I am sending my proposal on GSoC. Details are listed below. Please, if
you have ideas, tips, or if you only want to say you opinion about my
project, go ahead.

thanks,
Pavel Baros

Abstract:

It is effort to implement snapshot materialized view (are only updated
when refreshed) in PostgreSQL. In this time I finished some part of it
and I am trying to publish my present work on git.postgresql.org

Benefits to the PostgreSQL Community

First of all, it would be the best if my work is helpful to everybody
who misses materialized views in PostgreSQL, because PostgreSQL do not
have still implemented materialized views. In addition, MV is mentioned
as feature in TODO list.

Deliverables

First of all, at the end of whole my project is not only writing
bachelors thesis, but finish it as patch and if possible, get patch into
next PostgrSQL release, or keep git repository actual to last PosgreSQL
version. I have also personal goals. Arouse the interest about
implementing MV in PostgreSQL, or at least arouse discussion about it.

Project Schedule

My work goes quite good, I am on good way to finish main parts on
backend in few weeks. After that I will make and run tests and implement
related changes to PosgreSQL tools (psql, pg_dump, etc.). I am also
waiting for approval for my repository named "materialized_view" on
git.postgresql.org, so I could publish completed parts. For now next
step will be to discuss implementation on postgresql.hackers.

Bio

I am from Czech Republic and I am studying on Faculty of Electrical
Engineering on Czech Technical University in Prague www.fel.cvut.cz/en/.
My bachelor thesis is based on this project, implementing MV in PostgreSQL.

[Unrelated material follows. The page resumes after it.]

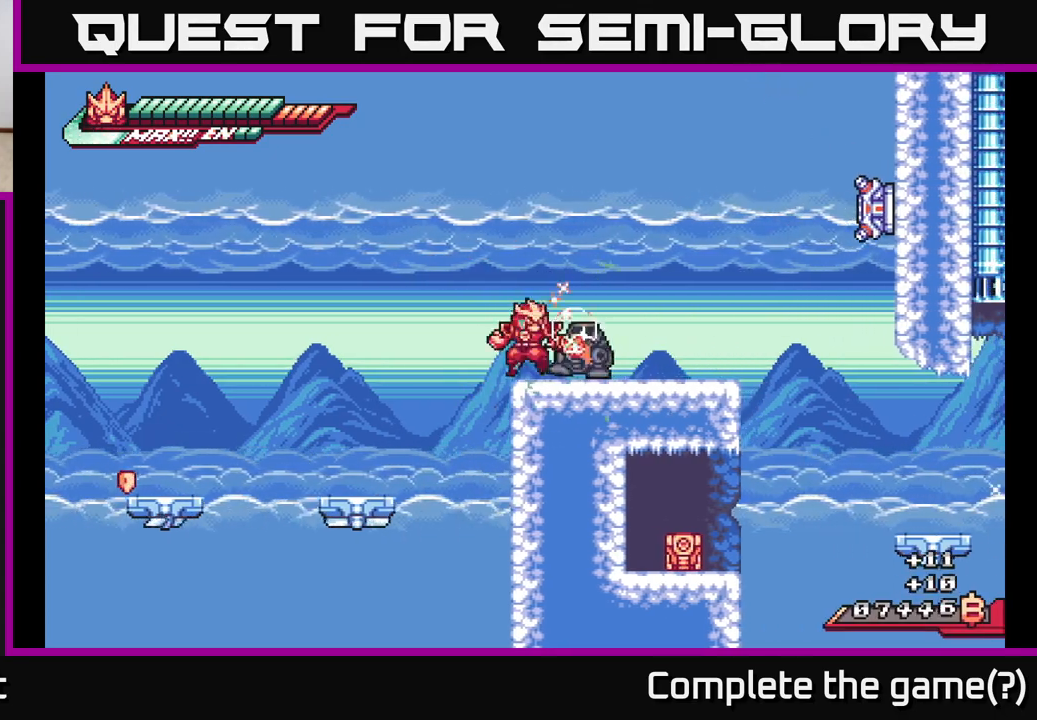
{"buttons": [], "left_stick": "left", "right_stick": "center", "events": [[17, "X", "down"], [100, "A", "down"], [133, "X", "up"], [217, "A", "up"], [217, "left_stick", "center"], [300, "left_stick", "left"]]}
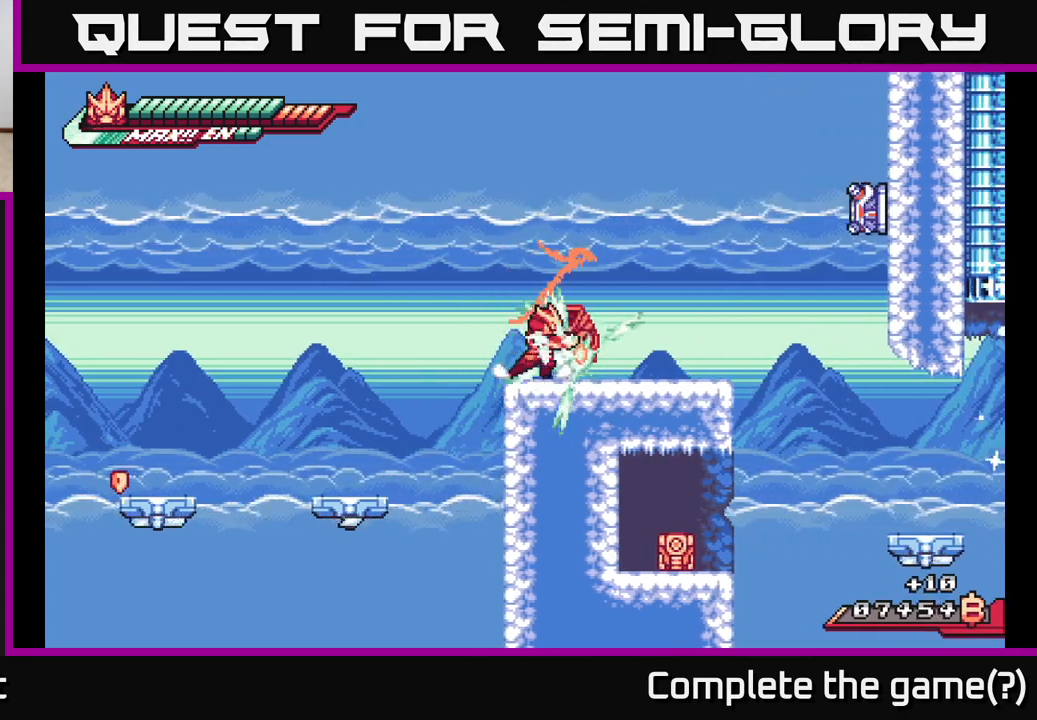
{"buttons": ["A", "X"], "left_stick": "up-right", "right_stick": "center", "events": [[33, "left_stick", "right"], [50, "R2", "down"], [300, "left_stick", "up-right"], [350, "A", "down"], [350, "R2", "up"], [417, "X", "down"]]}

I've experienced many different jobs. The best experience for me was,
when I've worked as tester and software engineer in C/C++ and C# for
Radiant Systems Inc. for more than year. After that I've worked as Web
developer with Internet technologies (PHP, HTML, CSS, ...), where the
goal was to make an internal system for an advertising agency. Finally
my recent job was as Windows Mobile Developer. Except the first
experience, others lasts only few months mainly because those were
temporary projects. For now I am looking for some part time job, of
course, preferably something closer to database systems.

Implementation: could be divided to few steps:

1) create materialized view
- modify grammar (parser): CREATE MATERIALIZED VIEW mv_name AS SELECT ...
- change executor, so that it will create physical table defined by
select statement

2) change rewriter
- usually, view is relation with defined rule and when rewriting, rule
is fired and relation (view) is replaced by definition of view. If
relation do not have rule, planner and executor behave to it as physical
table (relation). In case of materialized view we want to rewrite select
statement only in case when we refreshing MV. In other cases rewriter
should skip rewriting and pick up physical relation. Exclude situation
when other rewrite rules which are not related to MV definition are
specified.

3) create command that takes snapshot (refresh MV)
- modify grammar: ALTER MATERIALIZED VIEW mv_name REFRESH;
- taking snapshot (refreshing) is similar to command "SELECT INTO ..."
and I decided to follow the way it works. After parsing query and before
transformation is MANUALLY created tree representation of "SELECT * INTO
..." with flag IntoClause->isrefresh set true, indicating it is
refreshing materialized view. Everithing acts as it would be regular
"SELECT INTO ..." except functions OpenIntoRel() and CloseIntoRel(). In
function OpenIntoRel is created temp table (without catalog) and set as
destination for result of select. In function CloseIntoRel executor swap
relfilenode's of temp table and original table and finally delete temp
table. Behavior of CloseIntoRel function is inspired by CLUSTER statement.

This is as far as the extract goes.